### Work to complete
Find the lines in the records below that contain "roll", and report each of them.
┌────────
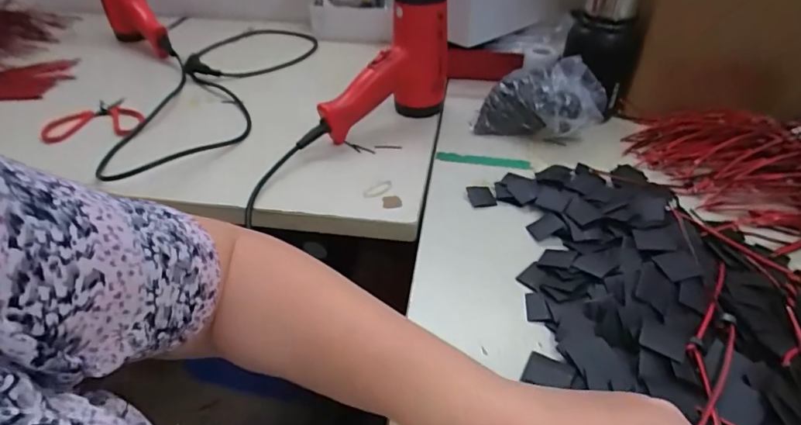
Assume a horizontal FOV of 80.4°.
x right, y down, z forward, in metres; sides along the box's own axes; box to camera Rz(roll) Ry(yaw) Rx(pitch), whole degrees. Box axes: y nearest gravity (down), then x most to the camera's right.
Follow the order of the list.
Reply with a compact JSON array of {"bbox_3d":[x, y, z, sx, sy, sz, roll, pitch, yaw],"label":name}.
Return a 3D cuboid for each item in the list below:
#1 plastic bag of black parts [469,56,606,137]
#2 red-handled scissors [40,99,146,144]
[{"bbox_3d":[0.179,-0.142,0.607,0.156,0.082,0.063,11,42,14],"label":"plastic bag of black parts"},{"bbox_3d":[-0.432,-0.133,0.672,0.151,0.013,0.088,-1,54,8],"label":"red-handled scissors"}]

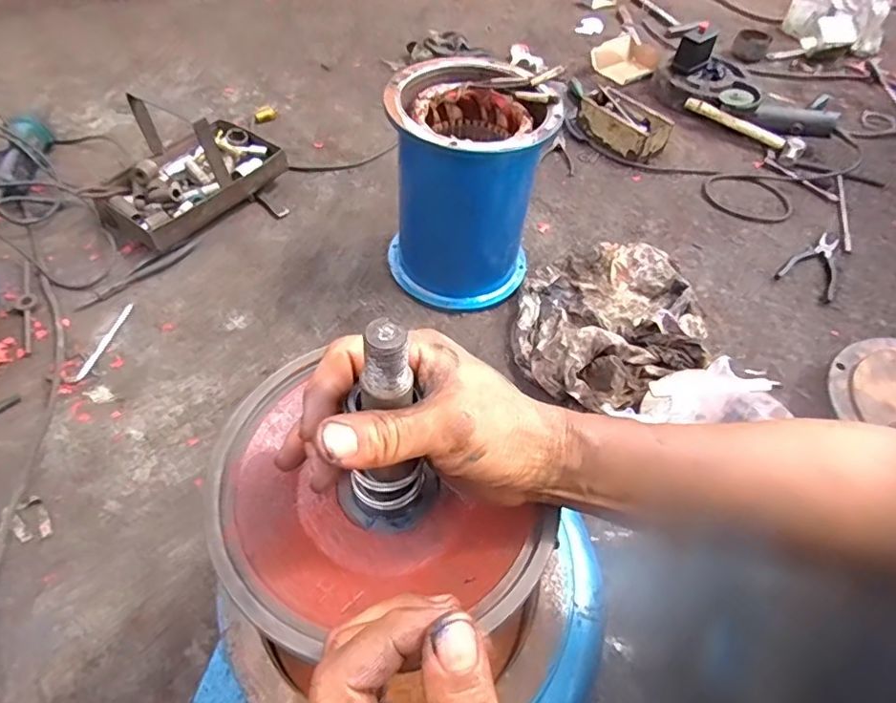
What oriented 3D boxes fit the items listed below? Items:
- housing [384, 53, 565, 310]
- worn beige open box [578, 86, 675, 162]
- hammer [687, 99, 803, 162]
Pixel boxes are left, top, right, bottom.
└────────
### Reply to the task
x right, y down, z forward, in metres; sides along the box's own axes; box to camera Rz(roll) Ry(yaw) Rx(pitch), whole degrees. Box axes: y nearest gravity (down), then x most to the camera's right.
Reply with a compact JSON array of {"bbox_3d":[x, y, z, sx, sy, sz, roll, pitch, yaw],"label":name}.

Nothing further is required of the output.